Testing clinical outcomes did not provide sufficient information to discern which of the two MIs could more effectively impact delirium symptoms. The wide CIs are mainly associated with small samples but indicate that the potential effect of PLM and PRM interventions cannot be ruled out.
Strengths and limitations
This trial was sufficiently powered to evaluate feasibility outcomes. However, it was underpowered to investigate the preliminary efficacy and between the groups differences, for which a sample of a minimum of 30 patients per group is recommended (61). The control group was omitted, and comparing two active arms was prioritized due to our primary aim of evaluating the feasibility and uncertainties regarding delirium diagnosis and recruitment. As the design of the previous music and delirium trials has shown to be of low to moderate methodological quality (62), with feasibility appraisals mostly missing, the main strength of our trial is its focus on feasibility and providing valuable insights improving future trials’ design.
Other strengths of this study are: 1) the use of previously validated and recommended delirium assessment procedures (2, 41, 43, 44, 59), 2) training assessors, and 3) involving an experienced delirium researcher to interpret the assessed features. Subtyping delirium is also a strength, and it has been previously recommended for its clinical and prognostic significance in treatment studies (63–65). However, due to small samples, we were not able to conduct separate subgroup analyses with hypoactive and hyperactive delirium patients. We recommend that future studies address delirium subtypes separately, as they may need to be managed differently. Using the staff employed at the site during their usual working hours was a limitation; it resulted in slow recruitment and missed assessments as they were dealing with competing priorities.
Using detailed, standardized intervention protocols with theoretical rationale for comparison, and evaluating TF is also a strength, as it increases the generalizability of effect findings (33). Other strengths are engaging a trained MT and conducting music preference assessments to personalize the interventions and increase relevance and safety, which aligns with previous recommendations (33).

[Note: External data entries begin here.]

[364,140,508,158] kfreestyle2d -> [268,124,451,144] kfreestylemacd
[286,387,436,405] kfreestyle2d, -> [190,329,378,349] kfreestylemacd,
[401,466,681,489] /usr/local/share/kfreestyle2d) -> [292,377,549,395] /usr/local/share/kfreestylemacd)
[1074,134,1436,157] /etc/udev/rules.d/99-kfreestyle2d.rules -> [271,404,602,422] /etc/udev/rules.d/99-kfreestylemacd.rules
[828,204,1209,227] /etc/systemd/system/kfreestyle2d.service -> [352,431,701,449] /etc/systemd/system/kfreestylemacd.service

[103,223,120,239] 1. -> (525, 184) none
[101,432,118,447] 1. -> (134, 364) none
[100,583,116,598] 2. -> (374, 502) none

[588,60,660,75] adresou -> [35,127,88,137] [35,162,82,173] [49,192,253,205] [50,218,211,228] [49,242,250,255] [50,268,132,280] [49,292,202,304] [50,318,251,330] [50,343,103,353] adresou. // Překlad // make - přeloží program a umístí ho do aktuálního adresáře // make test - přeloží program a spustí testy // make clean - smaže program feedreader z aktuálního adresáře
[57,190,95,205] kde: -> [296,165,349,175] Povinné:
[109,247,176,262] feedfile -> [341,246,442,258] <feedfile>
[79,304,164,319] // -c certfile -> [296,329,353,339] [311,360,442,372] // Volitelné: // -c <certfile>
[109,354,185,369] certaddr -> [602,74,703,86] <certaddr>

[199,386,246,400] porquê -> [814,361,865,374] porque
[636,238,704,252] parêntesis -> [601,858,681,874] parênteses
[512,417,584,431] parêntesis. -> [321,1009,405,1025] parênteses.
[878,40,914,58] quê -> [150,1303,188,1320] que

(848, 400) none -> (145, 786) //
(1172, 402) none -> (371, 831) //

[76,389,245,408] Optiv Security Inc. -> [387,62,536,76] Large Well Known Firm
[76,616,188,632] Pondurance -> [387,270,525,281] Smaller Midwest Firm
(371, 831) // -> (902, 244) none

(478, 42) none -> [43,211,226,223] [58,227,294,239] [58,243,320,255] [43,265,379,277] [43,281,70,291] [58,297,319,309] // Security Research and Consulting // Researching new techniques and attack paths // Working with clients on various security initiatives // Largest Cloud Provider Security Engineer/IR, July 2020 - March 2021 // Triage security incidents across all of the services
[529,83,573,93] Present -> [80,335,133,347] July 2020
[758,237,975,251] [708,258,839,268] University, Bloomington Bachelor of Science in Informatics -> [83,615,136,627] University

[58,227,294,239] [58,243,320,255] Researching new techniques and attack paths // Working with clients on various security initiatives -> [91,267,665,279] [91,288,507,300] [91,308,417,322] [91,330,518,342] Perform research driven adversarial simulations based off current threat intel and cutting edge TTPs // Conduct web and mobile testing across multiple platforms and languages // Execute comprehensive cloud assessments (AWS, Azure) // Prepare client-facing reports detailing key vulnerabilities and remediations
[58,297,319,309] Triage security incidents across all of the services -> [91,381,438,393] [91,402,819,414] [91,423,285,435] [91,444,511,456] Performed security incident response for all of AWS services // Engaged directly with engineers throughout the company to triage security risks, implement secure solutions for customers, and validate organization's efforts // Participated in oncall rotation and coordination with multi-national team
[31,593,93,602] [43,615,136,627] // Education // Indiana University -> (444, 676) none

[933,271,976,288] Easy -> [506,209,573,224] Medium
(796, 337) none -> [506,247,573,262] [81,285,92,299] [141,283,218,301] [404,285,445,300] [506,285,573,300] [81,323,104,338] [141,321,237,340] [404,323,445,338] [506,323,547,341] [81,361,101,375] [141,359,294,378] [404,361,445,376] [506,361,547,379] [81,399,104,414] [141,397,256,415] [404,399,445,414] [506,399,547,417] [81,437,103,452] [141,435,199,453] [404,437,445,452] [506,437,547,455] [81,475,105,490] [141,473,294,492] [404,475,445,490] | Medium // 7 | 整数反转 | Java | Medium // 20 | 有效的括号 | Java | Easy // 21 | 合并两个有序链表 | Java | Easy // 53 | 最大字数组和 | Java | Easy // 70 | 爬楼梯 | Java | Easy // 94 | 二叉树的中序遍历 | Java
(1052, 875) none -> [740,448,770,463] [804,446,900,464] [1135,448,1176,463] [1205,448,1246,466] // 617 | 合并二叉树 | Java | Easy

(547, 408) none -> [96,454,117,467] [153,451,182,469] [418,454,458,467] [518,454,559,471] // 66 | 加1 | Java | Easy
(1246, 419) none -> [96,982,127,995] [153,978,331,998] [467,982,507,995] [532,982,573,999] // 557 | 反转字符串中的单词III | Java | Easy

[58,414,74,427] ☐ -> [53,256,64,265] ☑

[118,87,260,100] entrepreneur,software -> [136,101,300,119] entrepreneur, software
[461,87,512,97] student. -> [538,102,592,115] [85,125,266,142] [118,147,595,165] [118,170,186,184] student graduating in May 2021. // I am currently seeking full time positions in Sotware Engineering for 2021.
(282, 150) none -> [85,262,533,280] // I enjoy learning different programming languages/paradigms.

In conclusion, the feasibility of recruitment procedures, music preference assessments, MIs and assessment protocols were indicated, and the results showed that PLM intervention is more engaging, better accepted, and potentially more suitable for further testing with acutely ill older patients with delirium. Recommended next steps are to undertake a pilot study with a comparative group, assess preliminary efficacy, estimate the size of the treatment effects, and to further explore different intervention dosages and frequency of delivery.